Excerpts from a dataset
* * *
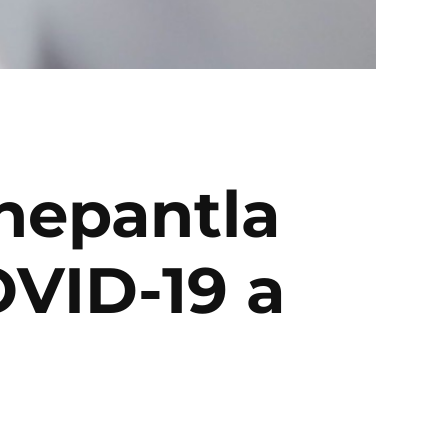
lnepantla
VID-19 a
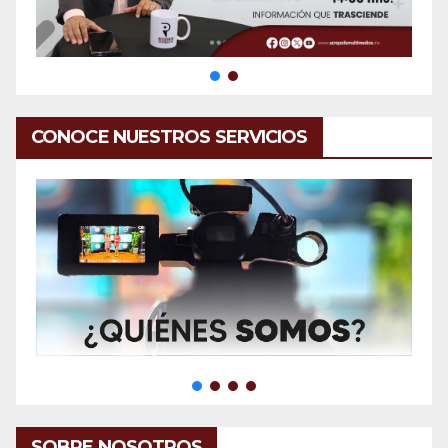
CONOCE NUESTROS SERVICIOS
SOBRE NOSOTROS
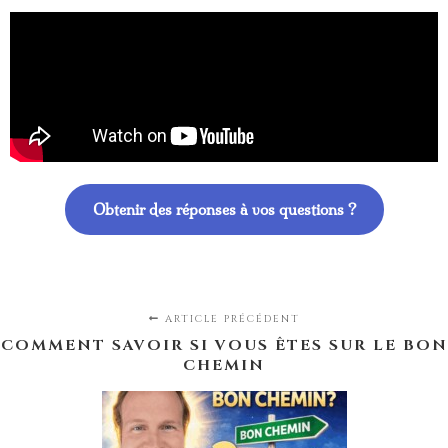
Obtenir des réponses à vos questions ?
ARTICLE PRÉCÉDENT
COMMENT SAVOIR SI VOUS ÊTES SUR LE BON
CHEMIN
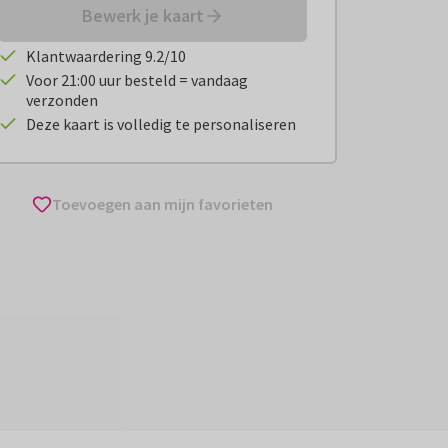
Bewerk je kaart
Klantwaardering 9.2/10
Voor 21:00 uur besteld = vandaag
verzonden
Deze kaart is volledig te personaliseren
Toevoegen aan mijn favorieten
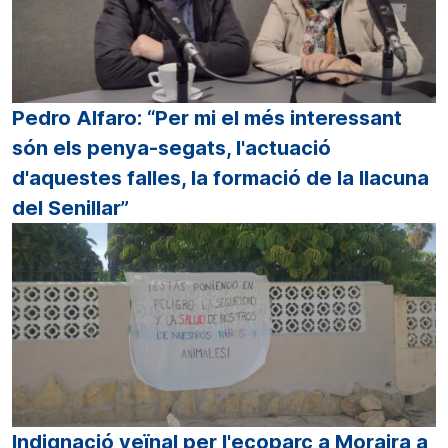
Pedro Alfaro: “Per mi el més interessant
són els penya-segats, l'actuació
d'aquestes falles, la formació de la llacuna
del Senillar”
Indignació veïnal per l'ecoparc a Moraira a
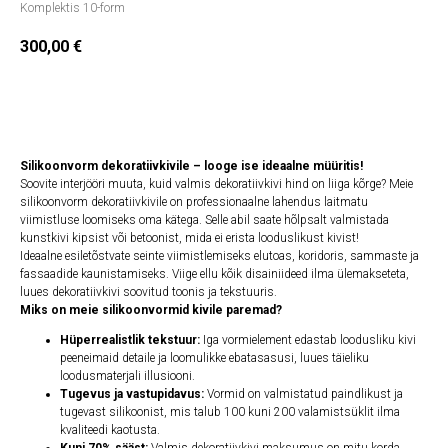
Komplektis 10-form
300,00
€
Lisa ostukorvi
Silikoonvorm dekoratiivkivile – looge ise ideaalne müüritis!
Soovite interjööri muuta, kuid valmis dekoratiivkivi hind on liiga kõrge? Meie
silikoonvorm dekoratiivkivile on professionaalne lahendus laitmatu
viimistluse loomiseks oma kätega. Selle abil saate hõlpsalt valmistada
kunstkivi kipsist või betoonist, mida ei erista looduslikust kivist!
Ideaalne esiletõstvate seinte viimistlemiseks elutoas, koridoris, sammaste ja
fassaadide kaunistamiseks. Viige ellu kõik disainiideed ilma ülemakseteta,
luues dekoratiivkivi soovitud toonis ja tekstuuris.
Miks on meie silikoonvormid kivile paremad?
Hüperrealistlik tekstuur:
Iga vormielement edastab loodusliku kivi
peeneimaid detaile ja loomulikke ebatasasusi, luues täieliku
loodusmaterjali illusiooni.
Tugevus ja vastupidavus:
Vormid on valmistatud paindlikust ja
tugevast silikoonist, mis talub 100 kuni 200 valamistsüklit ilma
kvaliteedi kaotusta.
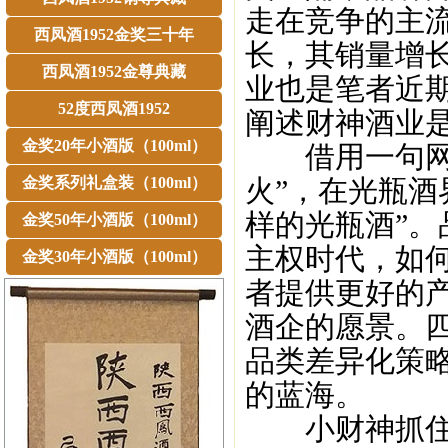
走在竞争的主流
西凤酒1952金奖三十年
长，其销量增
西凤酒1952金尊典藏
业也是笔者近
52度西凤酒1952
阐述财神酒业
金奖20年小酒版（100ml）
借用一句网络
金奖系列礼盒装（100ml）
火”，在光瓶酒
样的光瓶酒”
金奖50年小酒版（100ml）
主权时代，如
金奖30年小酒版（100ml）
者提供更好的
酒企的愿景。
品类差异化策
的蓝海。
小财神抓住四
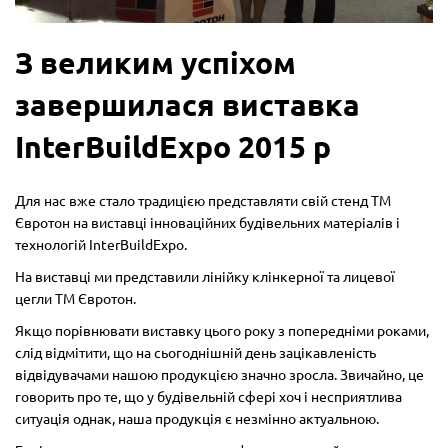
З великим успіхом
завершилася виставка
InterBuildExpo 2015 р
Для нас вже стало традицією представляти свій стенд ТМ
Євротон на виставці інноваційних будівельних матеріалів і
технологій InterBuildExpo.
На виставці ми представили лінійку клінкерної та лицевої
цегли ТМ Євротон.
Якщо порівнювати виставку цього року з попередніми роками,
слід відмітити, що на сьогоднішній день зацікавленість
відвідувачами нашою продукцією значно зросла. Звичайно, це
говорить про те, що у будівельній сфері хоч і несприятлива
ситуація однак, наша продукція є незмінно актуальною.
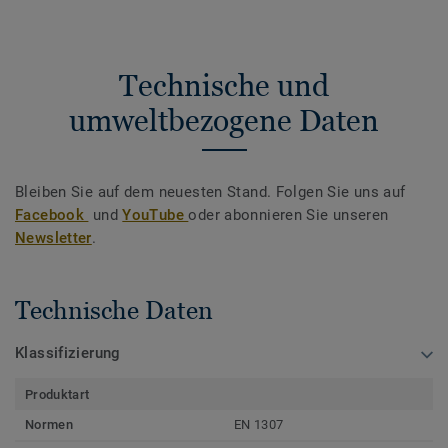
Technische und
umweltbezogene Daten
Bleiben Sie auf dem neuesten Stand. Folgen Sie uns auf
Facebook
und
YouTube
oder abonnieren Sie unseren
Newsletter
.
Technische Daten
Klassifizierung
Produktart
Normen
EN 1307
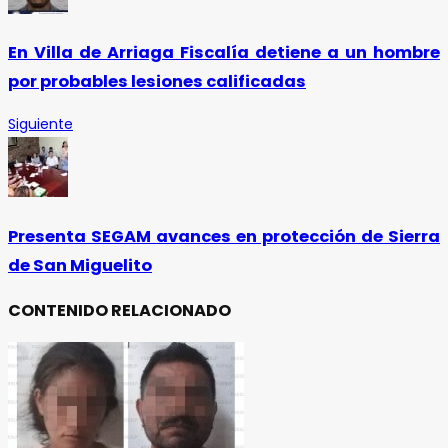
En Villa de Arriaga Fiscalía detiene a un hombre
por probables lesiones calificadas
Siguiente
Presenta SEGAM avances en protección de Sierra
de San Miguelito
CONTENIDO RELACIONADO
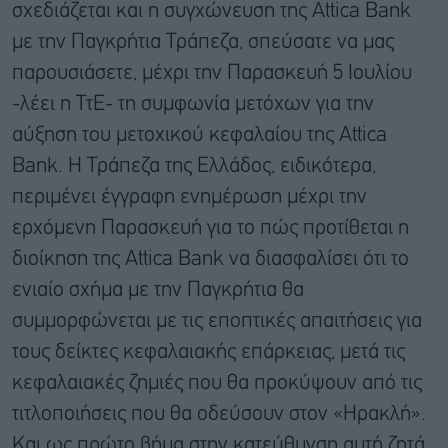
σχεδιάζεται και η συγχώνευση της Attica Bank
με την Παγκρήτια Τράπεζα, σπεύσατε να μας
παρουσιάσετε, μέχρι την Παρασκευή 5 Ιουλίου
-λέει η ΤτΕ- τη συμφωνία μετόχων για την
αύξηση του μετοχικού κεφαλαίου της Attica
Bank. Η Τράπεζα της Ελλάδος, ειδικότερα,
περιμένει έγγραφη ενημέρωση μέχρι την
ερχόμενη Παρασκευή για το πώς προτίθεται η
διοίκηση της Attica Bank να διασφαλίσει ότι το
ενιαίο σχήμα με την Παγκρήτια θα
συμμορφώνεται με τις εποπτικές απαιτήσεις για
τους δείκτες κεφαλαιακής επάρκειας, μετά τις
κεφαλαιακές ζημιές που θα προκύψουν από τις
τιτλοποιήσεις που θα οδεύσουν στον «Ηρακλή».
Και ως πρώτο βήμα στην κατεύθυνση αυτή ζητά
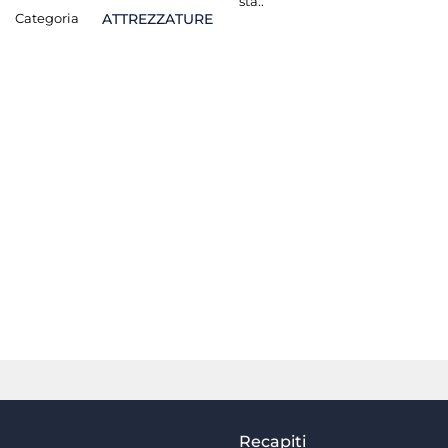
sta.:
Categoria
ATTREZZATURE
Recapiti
* * *
• PROMPT
Skip the pictures and output all entries exactly.

• EXERCISE SOLUTION
lnepantla
VID-19 a
CONOCE NUESTROS SERVICIOS
SOBRE NOSOTROS
Obtenir des réponses à vos questions ?
ARTICLE PRÉCÉDENT
COMMENT SAVOIR SI VOUS ÊTES SUR LE BON
CHEMIN
Bewerk je kaart
Klantwaardering 9.2/10
Voor 21:00 uur besteld = vandaag
verzonden
Deze kaart is volledig te personaliseren
Toevoegen aan mijn favorieten
Pedro Alfaro: “Per mi el més interessant
són els penya-segats, l'actuació
d'aquestes falles, la formació de la llacuna
del Senillar”
Indignació veïnal per l'ecoparc a Moraira a
Komplektis 10-form
300,00
€
Lisa ostukorvi
Silikoonvorm dekoratiivkivile – looge ise ideaalne müüritis!
Soovite interjööri muuta, kuid valmis dekoratiivkivi hind on liiga kõrge? Meie
silikoonvorm dekoratiivkivile on professionaalne lahendus laitmatu
viimistluse loomiseks oma kätega. Selle abil saate hõlpsalt valmistada
kunstkivi kipsist või betoonist, mida ei erista looduslikust kivist!
Ideaalne esiletõstvate seinte viimistlemiseks elutoas, koridoris, sammaste ja
fassaadide kaunistamiseks. Viige ellu kõik disainiideed ilma ülemakseteta,
luues dekoratiivkivi soovitud toonis ja tekstuuris.
Miks on meie silikoonvormid kivile paremad?
Hüperrealistlik tekstuur:
Iga vormielement edastab loodusliku kivi
peeneimaid detaile ja loomulikke ebatasasusi, luues täieliku
loodusmaterjali illusiooni.
Tugevus ja vastupidavus:
Vormid on valmistatud paindlikust ja
tugevast silikoonist, mis talub 100 kuni 200 valamistsüklit ilma
kvaliteedi kaotusta.
走在竞争的主流
西凤酒1952金奖三十年
长，其销量增
西凤酒1952金尊典藏
业也是笔者近
52度西凤酒1952
阐述财神酒业
金奖20年小酒版（100ml）
借用一句网络
金奖系列礼盒装（100ml）
火”，在光瓶酒
样的光瓶酒”
金奖50年小酒版（100ml）
主权时代，如
金奖30年小酒版（100ml）
者提供更好的
酒企的愿景。
品类差异化策
的蓝海。
小财神抓住四
З великим успіхом
завершилася виставка
InterBuildExpo 2015 р
Для нас вже стало традицією представляти свій стенд ТМ
Євротон на виставці інноваційних будівельних матеріалів і
технологій InterBuildExpo.
На виставці ми представили лінійку клінкерної та лицевої
цегли ТМ Євротон.
Якщо порівнювати виставку цього року з попередніми роками,
слід відмітити, що на сьогоднішній день зацікавленість
відвідувачами нашою продукцією значно зросла. Звичайно, це
говорить про те, що у будівельній сфері хоч і несприятлива
ситуація однак, наша продукція є незмінно актуальною.
Technische und
umweltbezogene Daten
Bleiben Sie auf dem neuesten Stand. Folgen Sie uns auf
Facebook
und
YouTube
oder abonnieren Sie unseren
Newsletter
.
Technische Daten
Klassifizierung
Produktart
Normen
EN 1307
En Villa de Arriaga Fiscalía detiene a un hombre
por probables lesiones calificadas
Siguiente
Presenta SEGAM avances en protección de Sierra
de San Miguelito
CONTENIDO RELACIONADO
σχεδιάζεται και η συγχώνευση της Attica Bank
με την Παγκρήτια Τράπεζα, σπεύσατε να μας
παρουσιάσετε, μέχρι την Παρασκευή 5 Ιουλίου
-λέει η ΤτΕ- τη συμφωνία μετόχων για την
αύξηση του μετοχικού κεφαλαίου της Attica
Bank. Η Τράπεζα της Ελλάδος, ειδικότερα,
περιμένει έγγραφη ενημέρωση μέχρι την
ερχόμενη Παρασκευή για το πώς προτίθεται η
διοίκηση της Attica Bank να διασφαλίσει ότι το
ενιαίο σχήμα με την Παγκρήτια θα
συμμορφώνεται με τις εποπτικές απαιτήσεις για
τους δείκτες κεφαλαιακής επάρκειας, μετά τις
κεφαλαιακές ζημιές που θα προκύψουν από τις
τιτλοποιήσεις που θα οδεύσουν στον «Ηρακλή».
Και ως πρώτο βήμα στην κατεύθυνση αυτή ζητά
sta.:
Categoria
ATTREZZATURE
Recapiti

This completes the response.